4. You become entitled to Medicare benefits,
5. Your maximum continuation period (18, 29 or 36 months) ends; or
6. There has
been a final determination by Social Security that you are no longer disabled, and
you have completed at least 18 months of COBRA coverage
(this applies only to those who
are qualified for an 11 month period.)
You
do not have to show that you are insurable to choose continuation coverage.
However, COBRA coverage is provided subject to your eligibility for
coverage. The Catholic Diocese of
Spokane reserves the right to terminate your COBRA coverage retroactively if you
are determined to be ineligible.
PREMIUM
PAYMENTS
The
premium you will be charged will not be more that 102% of the total cost of
providing coverage. The premium for
a Social Security disabled person can be as much as 150% of the cost of coverage
for the 19th through 29th months of coverage.
You
will be notified of the cost of continuing benefits if you experience a
qualifying event. You will have 45
days from the election date to pay the first premium; after that, premiums will
be due and payable once each month. You
will have a 30-day grace period to pay each monthly premium.
The first premium should cover premiums due from the date you lost
coverage through the date you elected COBRA.
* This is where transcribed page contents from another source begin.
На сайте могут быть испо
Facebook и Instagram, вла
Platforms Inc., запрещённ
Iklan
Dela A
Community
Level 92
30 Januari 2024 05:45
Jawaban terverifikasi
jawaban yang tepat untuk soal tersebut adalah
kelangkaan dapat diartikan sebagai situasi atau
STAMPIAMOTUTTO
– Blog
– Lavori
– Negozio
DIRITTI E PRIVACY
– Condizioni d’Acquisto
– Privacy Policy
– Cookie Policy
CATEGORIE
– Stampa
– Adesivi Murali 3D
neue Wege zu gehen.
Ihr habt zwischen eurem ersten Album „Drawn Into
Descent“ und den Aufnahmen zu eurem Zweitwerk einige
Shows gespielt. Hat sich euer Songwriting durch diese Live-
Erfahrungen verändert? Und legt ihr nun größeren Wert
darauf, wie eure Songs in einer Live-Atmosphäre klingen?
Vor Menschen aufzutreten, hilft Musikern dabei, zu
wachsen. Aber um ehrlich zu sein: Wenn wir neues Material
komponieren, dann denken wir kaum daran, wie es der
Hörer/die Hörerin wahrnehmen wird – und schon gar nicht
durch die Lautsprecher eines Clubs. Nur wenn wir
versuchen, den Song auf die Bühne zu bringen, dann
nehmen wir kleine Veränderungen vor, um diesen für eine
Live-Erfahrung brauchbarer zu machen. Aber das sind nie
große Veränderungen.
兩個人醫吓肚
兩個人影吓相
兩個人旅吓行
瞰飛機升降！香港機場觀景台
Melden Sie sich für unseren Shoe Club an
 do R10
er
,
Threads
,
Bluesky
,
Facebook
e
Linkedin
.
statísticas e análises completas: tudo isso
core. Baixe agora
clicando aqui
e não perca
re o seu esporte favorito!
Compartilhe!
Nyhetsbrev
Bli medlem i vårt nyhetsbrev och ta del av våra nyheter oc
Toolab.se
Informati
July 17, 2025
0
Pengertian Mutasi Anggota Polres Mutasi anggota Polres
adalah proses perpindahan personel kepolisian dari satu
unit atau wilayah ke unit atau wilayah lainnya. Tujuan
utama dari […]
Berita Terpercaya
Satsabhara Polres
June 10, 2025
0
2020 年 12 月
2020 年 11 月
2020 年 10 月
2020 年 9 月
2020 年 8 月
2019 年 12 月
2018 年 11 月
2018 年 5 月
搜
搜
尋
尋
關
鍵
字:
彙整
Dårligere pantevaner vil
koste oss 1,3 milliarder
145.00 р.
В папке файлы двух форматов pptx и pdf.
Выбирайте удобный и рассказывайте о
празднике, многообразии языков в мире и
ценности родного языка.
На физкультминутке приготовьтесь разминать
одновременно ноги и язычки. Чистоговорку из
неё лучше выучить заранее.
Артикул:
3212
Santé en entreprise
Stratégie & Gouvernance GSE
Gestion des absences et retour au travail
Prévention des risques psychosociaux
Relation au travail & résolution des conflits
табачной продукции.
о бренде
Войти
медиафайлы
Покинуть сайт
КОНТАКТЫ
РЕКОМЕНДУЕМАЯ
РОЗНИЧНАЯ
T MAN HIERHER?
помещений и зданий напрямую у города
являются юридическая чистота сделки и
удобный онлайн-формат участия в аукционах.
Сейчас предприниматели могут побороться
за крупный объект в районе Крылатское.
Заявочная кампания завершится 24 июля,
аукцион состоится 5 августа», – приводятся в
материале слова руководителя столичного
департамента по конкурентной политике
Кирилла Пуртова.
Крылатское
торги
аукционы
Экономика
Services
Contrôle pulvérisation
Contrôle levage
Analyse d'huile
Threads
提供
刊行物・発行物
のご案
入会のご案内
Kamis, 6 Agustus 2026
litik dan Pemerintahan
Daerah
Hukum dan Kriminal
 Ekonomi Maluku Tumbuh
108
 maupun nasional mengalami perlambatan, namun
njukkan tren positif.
Any monthly premium that becomes due during the 45 day period is payable
at the end of the 45 day period.
FUTURE
CHANGES IN BENEFITS AND PREMIUM
If
the Catholic Diocese of Spokane changes any regular health plan benefits during
your continuation period, your coverage will also be changed in the same manner.
Your required monthly premiums may also change during your continuation
period in the manner allowed by law*. You
will be notified of any changes in benefits and/or rates during your
continuation period.
* Note: Premiums may change only once in the determination year of the plan
(once every 12 months.)
Prop.
Reg % 1.162.26,Q.45
IF
YOU DO NOT ACT BY THE ELECTION DEADLINE
If
you or your dependents do not complete the Election Form and return it to the
Diocese/Parish within 60 days of receiving the Election Form/Notice of COBRA
Rights (or within 60 days of the Qualifying Event if that is later), you and
your dependents will lose your right to elect continuation coverage.
At
the end of COBRA coverage, you may be eligible for an individual conversion
policy under your present health insurance.
This depends on whether such conversion policies are otherwise available
to members of the group at that time or your state requires conversion policies
be available. The cost and benefits
of the conversion policy may be different from those under COBRA.